This article first appeared on QuietRev.com
Bill Gates is quiet and bookish, but apparently unfazed by others’ opinions of him: he’s an introvert, but not shy.
Barbra Streisand has an outgoing, larger than life personality, who also battles with a paralyzing case of stage fright: she’s a shy extrovert.
Shyness and introversion are not the same thing. Shyness is the fear of negative judgment, and introversion is a preference for quiet, minimally stimulating environments. Some psychologists map the two tendencies on vertical and horizontal axes, with the introvert-extrovert spectrum on the horizontal axis and the anxious-stable spectrum on the vertical. With this model, you end up with four quadrants of personality types: calm extroverts, anxious (or impulsive) extroverts, calm introverts, and anxious introverts.
Interestingly, this view of human nature is echoed in ancient Greece. The physicians Hippocrates and Galen famously proposed that our temperaments—and destinies—were a function of bodily fluids. Extra blood made people sanguine (calmly extroverted), yellow bile made them choleric (impulsively extroverted), phlegm made them phlegmatic (calmly introverted), and black bile made them melancholic (anxiously introverted).
But if shyness and introversion are so different, why do we often link them, especially in the popular media?
The most important answer is that there’s a shared bias in our society against both traits. The mental state of a shy extrovert sitting quietly in a business meeting may be very different from that of a calm introvert—the shy person is afraid to speak up, while the introvert is simply overstimulated—but to the outside world, the two appear to be the same, and neither type is welcome. Studies show that we rank fast and frequent talkers as more competent, likable, and even smarter than slow ones.
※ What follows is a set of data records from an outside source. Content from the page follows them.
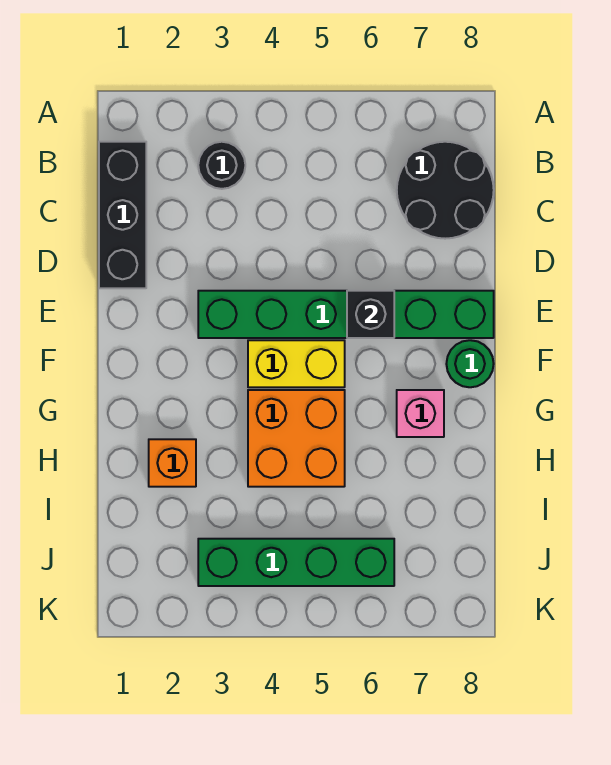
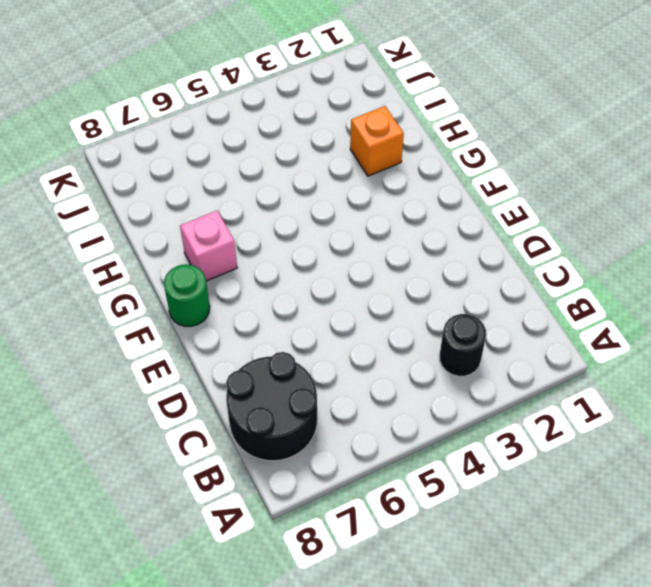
none -> black 1x3 brick [99,142,146,288]
none -> green 1x6 brick [198,291,494,338]

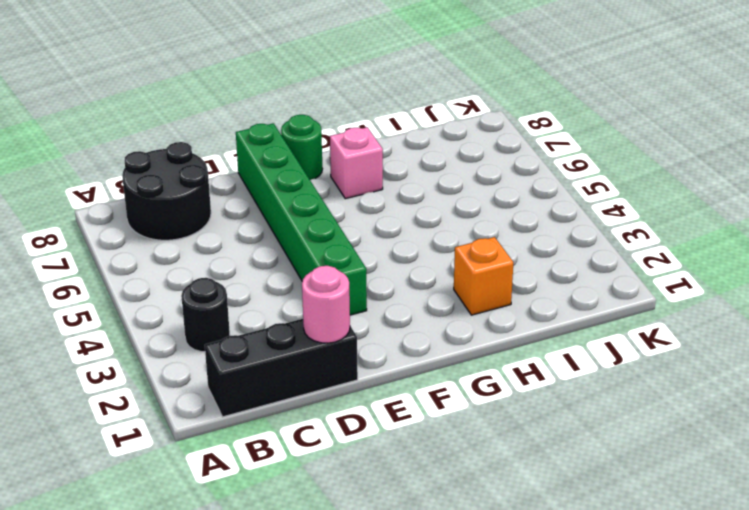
pink 1x1 round brick [302,266,350,343] -> none
none -> yellow 1x2 brick [248,340,345,387]
none -> orange 2x2 brick [248,390,345,487]

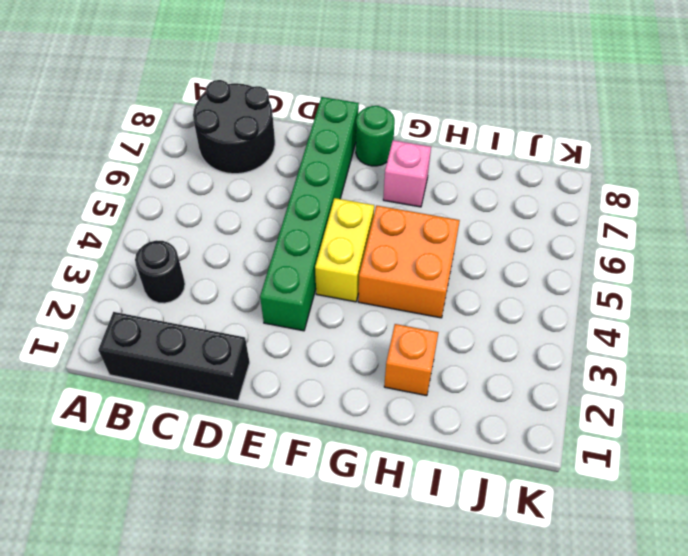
none -> green 1x4 brick [198,539,394,586]
none -> black 1x1 brick [347,291,394,338]

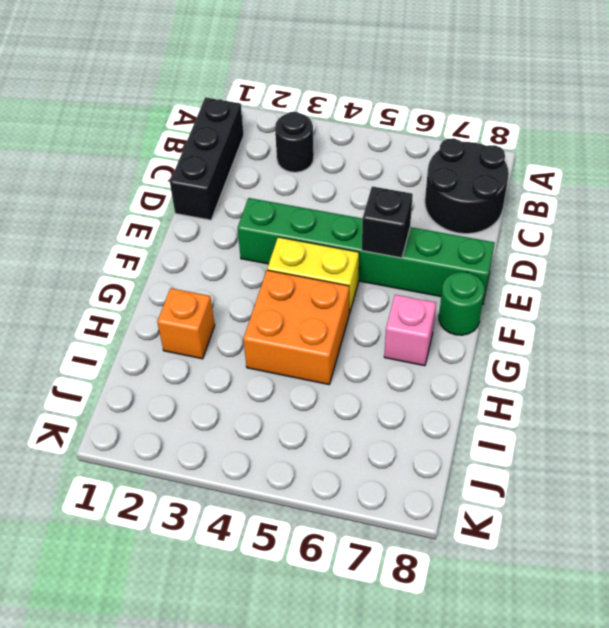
none -> green 1x4 brick [198,539,394,586]

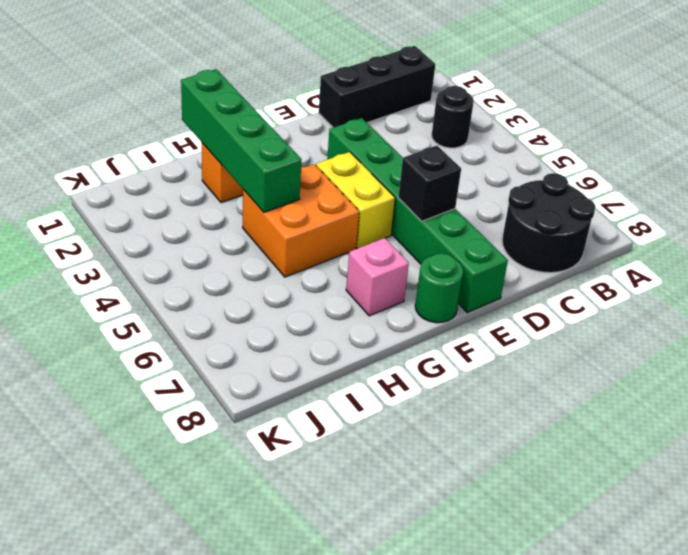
green 1x4 brick [181,69,302,212] -> green 1x4 brick moved to [198,539,394,586]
Galen aside, poets and philosophers throughout history, like John Milton and Arthur Schopenhauer, have associated shyness with introversion. As the anthropologist C.A. Valentine once wrote,
Western cultural traditions include a conception of individual variability which appears to be old, widespread, and persistent. In popular form this is the familiar notion of the man of action, practical man, realist, or sociable person as opposed to the thinker, dreamer, idealist, or shy individual. The most widely used labels associated with this tradition are the type designations extrovert and introvert.
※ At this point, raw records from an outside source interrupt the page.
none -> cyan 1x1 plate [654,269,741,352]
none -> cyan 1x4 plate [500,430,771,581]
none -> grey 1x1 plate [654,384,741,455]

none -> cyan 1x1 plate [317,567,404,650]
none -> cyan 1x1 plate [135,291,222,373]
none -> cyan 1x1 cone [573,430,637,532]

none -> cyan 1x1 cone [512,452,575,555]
Were these sages flat out wrong? No. Psychologists have found that shyness and introversion do overlap (meaning that many shy people are introverted, and vice versa), though they debate to what degree. There are several reasons for this overlap. For one thing, some people are born with “high-reactive” temperaments that predispose them to both shyness and introversion. Also, a shy person may become more introverted over time; since social life is painful, she is motivated to discover the pleasures of solitude and other minimally social environments. And an introvert may become shy after continually receiving the message that there’s something wrong with him.
But shyness and introversion don’t overlap completely, or even predominantly. Sometime ago, I published an op-ed in The New York Times on the value of these two characteristics. It touched a chord in a readership hungry for this message. It quickly became the #1 most e-mailed article, and I received over a thousand heartfelt notes of thanks.
But some letter writers felt that the article conflated introversion with shyness and, as such, had misrepresented them. Though I did make a clear distinction in the piece between the two, these writers were correct that I moved on quickly, perhaps too quickly, to other subjects. I did this because of space constraints—if I had tried to explain everything I just outlined above (and even this post only scratches the surface of a highly complex topic), I would never have gotten to the real point: the importance of shyness and introversion in a society that disdains them.
Still, I understand why non-anxious introverts feel frustrated when people treat them as if they’re shy. It’s inherently annoying to be misunderstood, to be told that you’re something that you’re not. Anyone who has walked down the street deep in thought and been instructed by a stranger to smile—as if he were depressed, rather than mentally engaged—knows how maddening this is.
Also, shyness implies submissiveness. And in a competitive culture that reveres alpha dogs, one-downmanship is probably the most damning trait of all.
Yet, this is where the shy and the introverted, for all their differences, have something profound in common. Neither type is perceived by society as alpha, and this gives both types the vision to see how alpha status is overrated and how our reverence for it blinds us to things that are good, smart, and wise. For very different reasons, shy and introverted people might choose to spend their days in behind-the-scenes or “passive” pursuits like inventing, studying, or holding the hands of the dying. These are not alpha roles, but the people who play them are role models all the same.